Однако весь финансовый мир, от American Express до Сэнди Вайля, понимал силу имени Баффетта. К этому моменту он управлял столькими крупными инвестициями и консультировал стольких руководителей, что фактически являлся членом совета директоров Cap Cities, Fireman's Fund, Washington Post Company, GEICO и Omaha National Corp. Он приблизился к переломному моменту, и ему предстояло решить, переходить ли этот Рубикон.
В течение некоторого времени Баффетт исполнял двойную роль. Он управлял Berkshire Hathaway так, словно по-прежнему распоряжался деньгами партнеров, хотя не получал за это гонорара. Он писал им письма, в которых объяснял, что его решения основаны на личных критериях.
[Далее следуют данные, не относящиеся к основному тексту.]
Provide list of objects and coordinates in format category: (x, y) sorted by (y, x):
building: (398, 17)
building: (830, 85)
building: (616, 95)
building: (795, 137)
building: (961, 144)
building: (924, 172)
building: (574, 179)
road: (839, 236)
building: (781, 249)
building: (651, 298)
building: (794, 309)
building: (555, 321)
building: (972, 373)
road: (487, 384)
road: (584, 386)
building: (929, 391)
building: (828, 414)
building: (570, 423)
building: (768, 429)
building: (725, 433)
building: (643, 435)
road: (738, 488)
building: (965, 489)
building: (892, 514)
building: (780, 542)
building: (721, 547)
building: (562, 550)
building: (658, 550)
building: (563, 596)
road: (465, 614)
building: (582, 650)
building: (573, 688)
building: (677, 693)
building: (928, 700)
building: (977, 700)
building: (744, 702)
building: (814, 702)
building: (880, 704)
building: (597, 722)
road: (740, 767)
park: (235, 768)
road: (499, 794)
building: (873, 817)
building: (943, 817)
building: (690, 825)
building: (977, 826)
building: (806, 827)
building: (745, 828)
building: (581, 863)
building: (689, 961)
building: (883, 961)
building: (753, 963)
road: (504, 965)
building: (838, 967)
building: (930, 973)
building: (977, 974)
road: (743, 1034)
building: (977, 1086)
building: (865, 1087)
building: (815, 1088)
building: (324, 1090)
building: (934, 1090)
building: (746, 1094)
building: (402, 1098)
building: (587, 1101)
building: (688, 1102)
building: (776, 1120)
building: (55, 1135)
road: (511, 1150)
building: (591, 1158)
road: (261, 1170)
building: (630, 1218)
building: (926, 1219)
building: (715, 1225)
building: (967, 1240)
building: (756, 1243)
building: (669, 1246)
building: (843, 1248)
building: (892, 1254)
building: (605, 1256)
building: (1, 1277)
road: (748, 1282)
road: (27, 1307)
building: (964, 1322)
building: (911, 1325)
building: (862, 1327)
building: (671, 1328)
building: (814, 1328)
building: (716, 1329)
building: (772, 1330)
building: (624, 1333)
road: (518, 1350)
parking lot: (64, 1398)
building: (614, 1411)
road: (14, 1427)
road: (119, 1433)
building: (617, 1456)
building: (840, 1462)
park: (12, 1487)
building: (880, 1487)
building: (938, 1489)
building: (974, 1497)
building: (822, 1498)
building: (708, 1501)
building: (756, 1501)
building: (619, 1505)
Он создал программу благотворительных взносов для акционеров – это было его вариантом решения проблемы корпоративных пожертвований. Затем он отказался дробить акции и никогда не размещал их на Нью-Йоркской фондовой бирже, считая своих акционеров членами своеобразного клуба. «Хотя по форме мы корпорация, по сути, это партнерство», – писал он. Это было правдой. В то же время Уоррену нравилось вести жизнь руководителя крупной компании. Более того, он был настолько привязан к Berkshire, что она казалась неотъемлемой частью его самого.
Нечетко определенная роль, которую он играл, устраивала и его самого, и его акционеров. Однако теперь перед ним встал выбор: он мог либо управлять фактическим «партнерством», либо продолжать играть роль руководителя крупной компании. Совмещать две эти роли он больше не мог.
Причина была связана с вопросом налогообложения. Berkshire уже была обложена налогом на корпоративную прибыль, когда как партнерству таких расходов нести не приходилось. С другой стороны, Баффетт не взимал со своих партнеров по Berkshire гонораров за управление их деньгами. Для всех, кроме Уоррена, это была хорошая сделка или, по крайней мере, можно предположить, что акционеры считали именно так. Однако в 1986 году Конгресс провел налоговую реформу, которая, помимо прочего, отменяла так называемую Доктрину общей выгоды. Раньше корпорация могла продавать свои активы без уплаты налогов, если прибыль от их продажи распределялась среди акционеров. Акционеры облагались налогом на прибыль, но двойного налогообложения не было.
После отмены Доктрины любая ликвидация активов и распределение соответствующей прибыли выливались в налог на прибыль для корпорации и еще один налог на акционеров после распределения. Поскольку двойной налог превращался в ошеломляющую сумму, закрытые и семейные корпорации по всей стране поспешили ликвидироваться до вступления закона в силу. Баффетт в своих письмах акционерам твердил, что Berkshire настолько выросла, что ее деньги стали препятствием для успешного инвестирования. Он мог бы распределить ее активы, затем привлечь более разумную для управления сумму – речь все равно шла бы о миллиардах – и создать новое партнерство, которое могло бы уже через несколько недель начать инвестировать заново. Если бы Баффетт ликвидировал Berkshire с 1,2 миллиарда долларов нереализованной прибыли на балансе, он бы избавил своих акционеров от бремени налогов более чем на 400 миллионов долларов и дал бы им шанс начать все сначала в партнерстве, свободном от двойного налогообложения[799]
. Но он этого не сделал.В своем ежегодном письме Баффетт написал о налогах целую диссертацию и отверг идею ликвидации: «Если компания Berkshire будет ликвидирована – а этого наверняка не произойдет – акционеры, согласно новому закону, получат гораздо меньше от продажи нашей собственности, чем если бы она была продана раньше»[800]
.Прежний Уоррен Баффетт не пренебрег бы лишними 185 миллионами долларов на его собственном банковском счете и возможностью зарабатывать гонорар без всякого корпоративного налога. Именно этого ему стоило решение отказаться от ликвидации Berkshire Hathaway в 1986 году. Но теперь он не руководствовался одним только желанием заработать – это обошлось бы ему гораздо дороже, чем любому другому акционеру. Давняя привязанность к Berkshire так крепко держала его в тисках, что он отказался от возможности сохранить компанию в виде «партнерства». Иначе Уоррен ликвидировал бы ее без секундного колебания.
Вместо этого он перешел Рубикон и выбрал роль генерального директора крупной корпорации вроде Procter & Gamble или Colgate-Palmolive, которая будет существовать и после его ухода.
Стоимость Berkshire, состоящей из несвязанных между собой частей, было трудно оценить. Мангер любил шутить, что Berkshire – это «замороженная корпорация»[801]
, которая будет бесконечно расти, но никогда не выплатит ни цента дивидендов владельцам. А если владельцы машины по производству денег не могут извлечь из нее денег, то сколько же на самом деле стоит компания?